• [Problem requirements]:
Pictures aside, each record should be reproduced exactly.

⁂

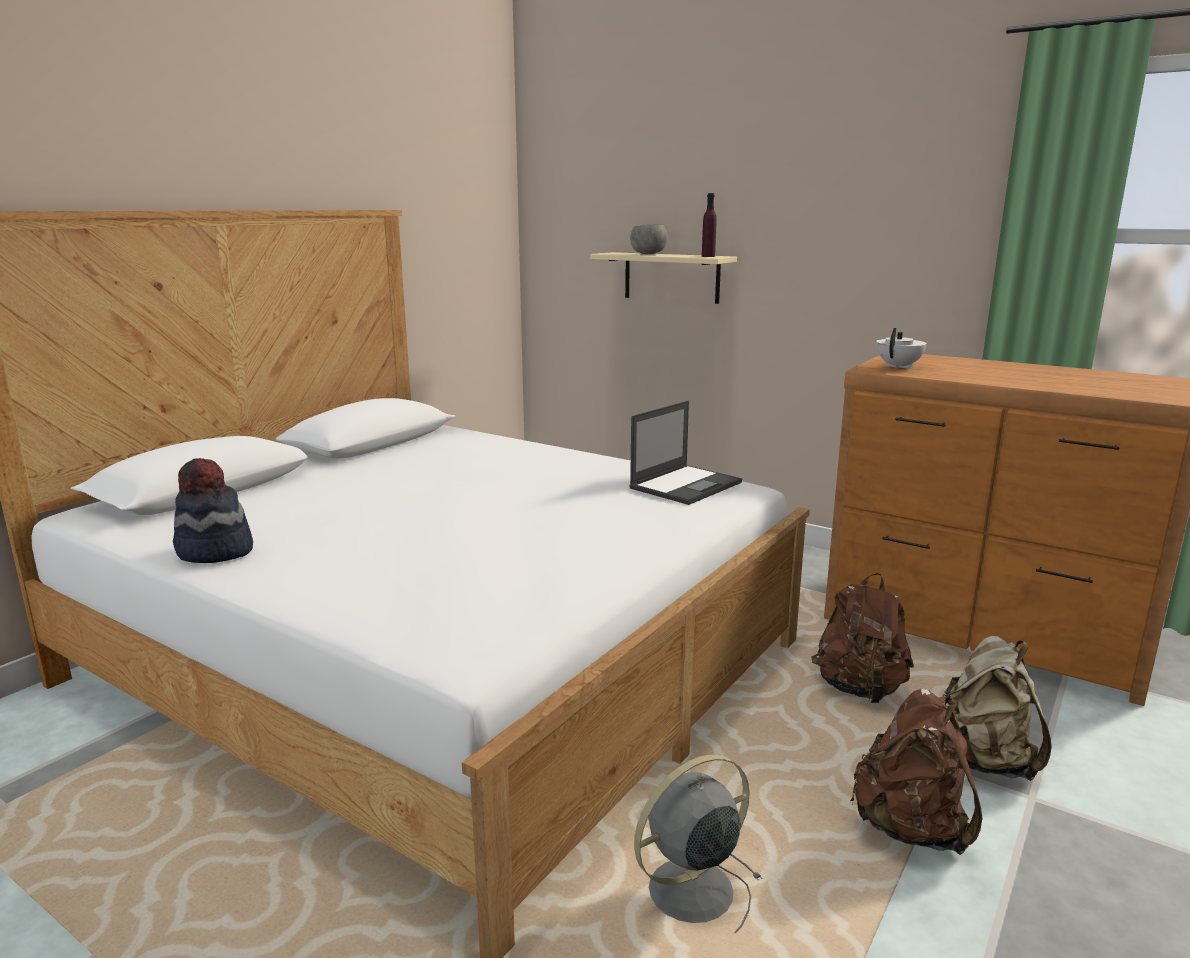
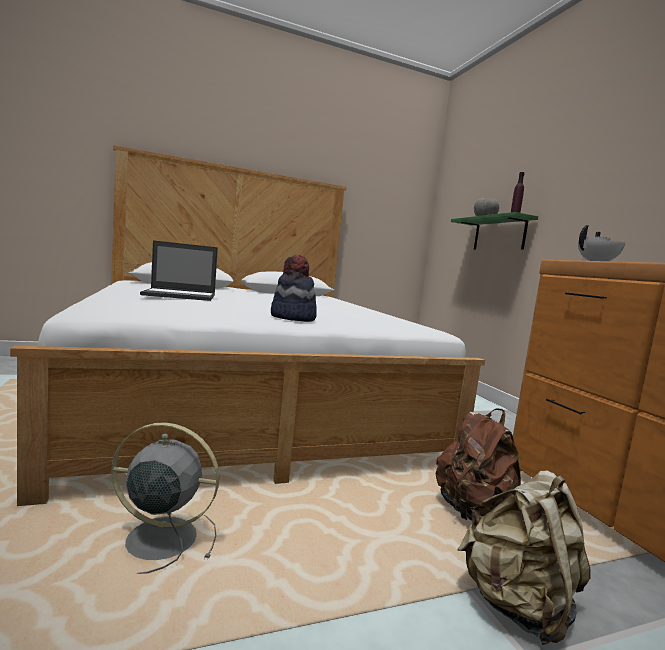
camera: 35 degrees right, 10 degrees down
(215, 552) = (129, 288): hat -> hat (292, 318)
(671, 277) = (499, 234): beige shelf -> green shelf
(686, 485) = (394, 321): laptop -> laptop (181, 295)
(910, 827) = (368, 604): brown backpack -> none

⁂

• [Answer for the task]:
camera: 35 degrees right, 10 degrees down
(215, 552) = (129, 288): hat -> hat (292, 318)
(671, 277) = (499, 234): beige shelf -> green shelf
(686, 485) = (394, 321): laptop -> laptop (181, 295)
(910, 827) = (368, 604): brown backpack -> none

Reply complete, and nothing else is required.